Post by
CaneIsAbel on Apr 10, 2021 11:38am
Remember Mergers and expanding
Costs money. Aphria has been expanding and preparing to merge. We may have spent large sums of money unlike MSO on our massive expansion plans that I see in real time when I drive by some of their facilities. We are also expanding worldwide it costs money to make money. What we're looking for here is our Total growth and cannabis revenue including SweetWater and recreational growth year over year.
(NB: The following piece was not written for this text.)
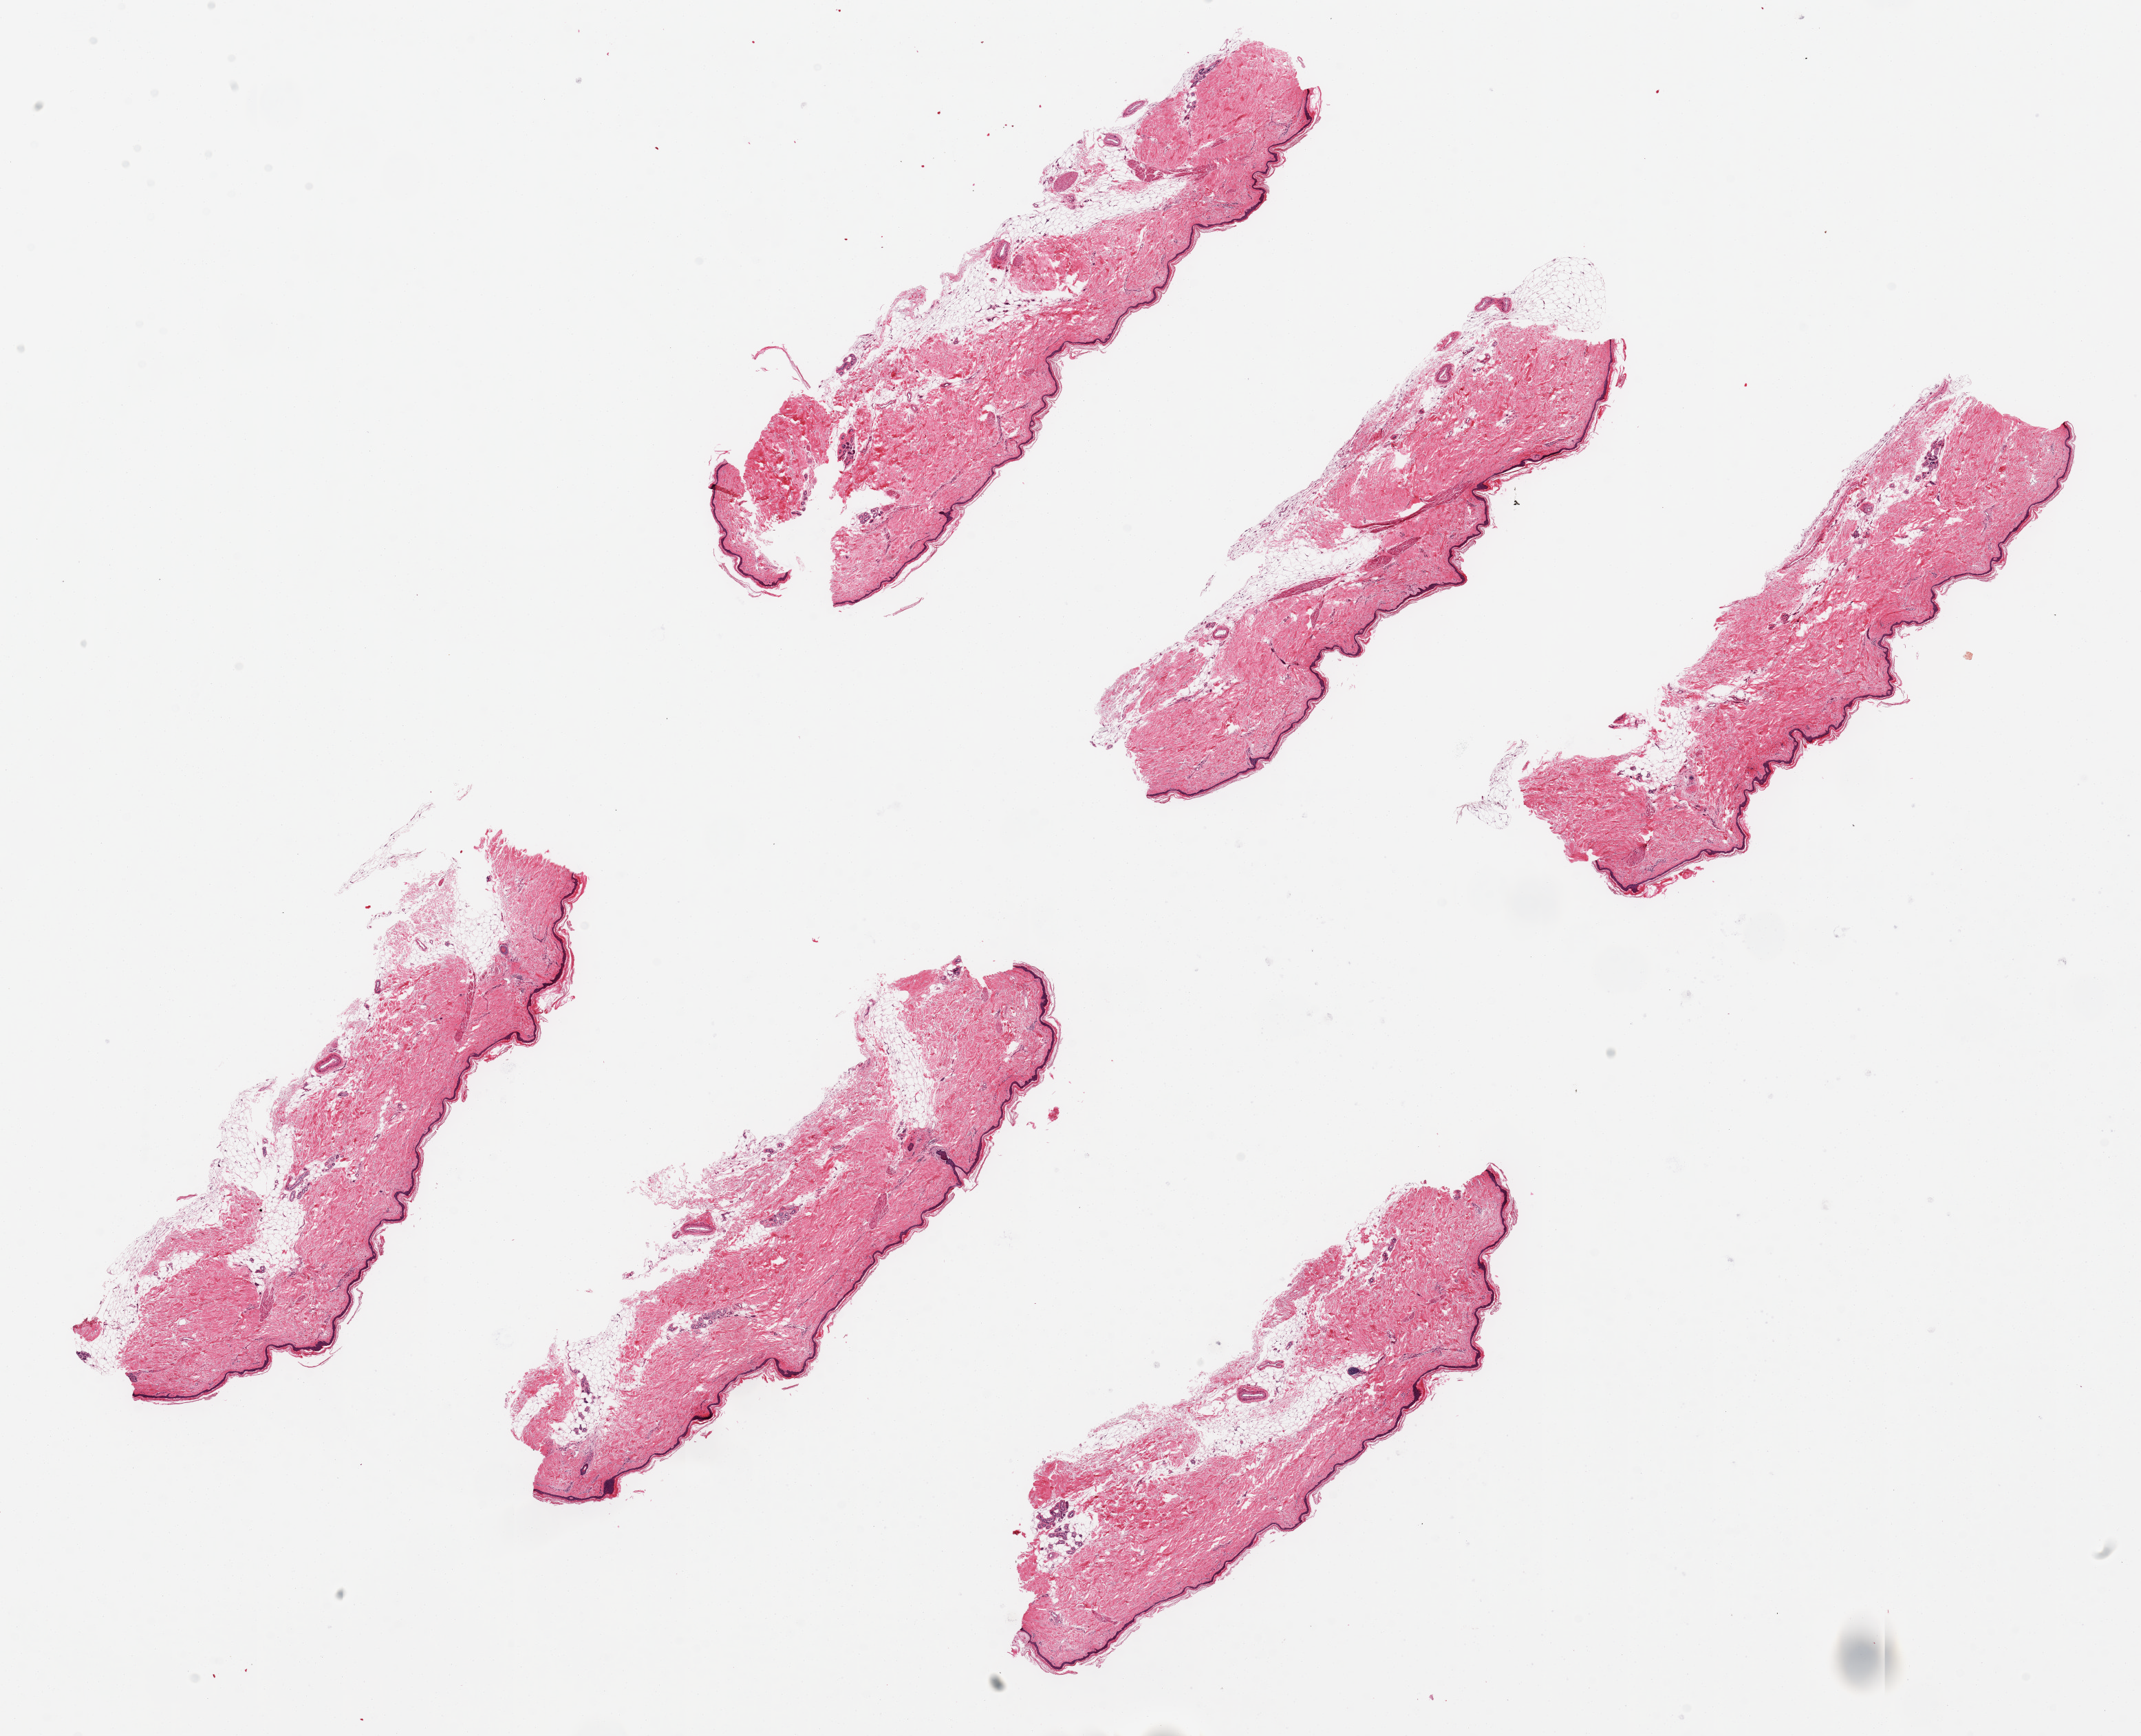
Whole-slide image, haematoxylin and eosin stain, brightfield — whole scanned area (about 24.6 x 20.0 mm, acquisition: 20x scan) shown as a low-resolution overview; PAXgene-fixed paraffin-embedded (PFPE) section; section of skin of lower leg (target tissue); donor tissue sample. Donor: female.
Reviewer comment on this tissue sample: 6 pieces up to 8.6x2.2 mm.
If we happen to take a loss do to expansion and merger costs that's irrelevant long term. It still means we had a stellar quarter. Just a reminder. We are not an MSO sitting locally spending very little on expansion and almost no federal taxes dealing all in cash. Aphria a worldwide global brand in the verge if a massive merger these things can cost money but that won't reflect negatively. People will be looking for growth in cannabis revenue Germany, worldwide and recreational here at home. SweetWater as well
Comment by
tbone7 on Apr 10, 2021 11:56am
Thank you CaneisAbel for your continued positivity. I am a long term holder and have enjoyed reading your posts. I have seen Aphria's facilities in Ontario and they are world class. Can you comment on what the buzz is in Ontario about the pending results and potential future partnerships once the merger is complete?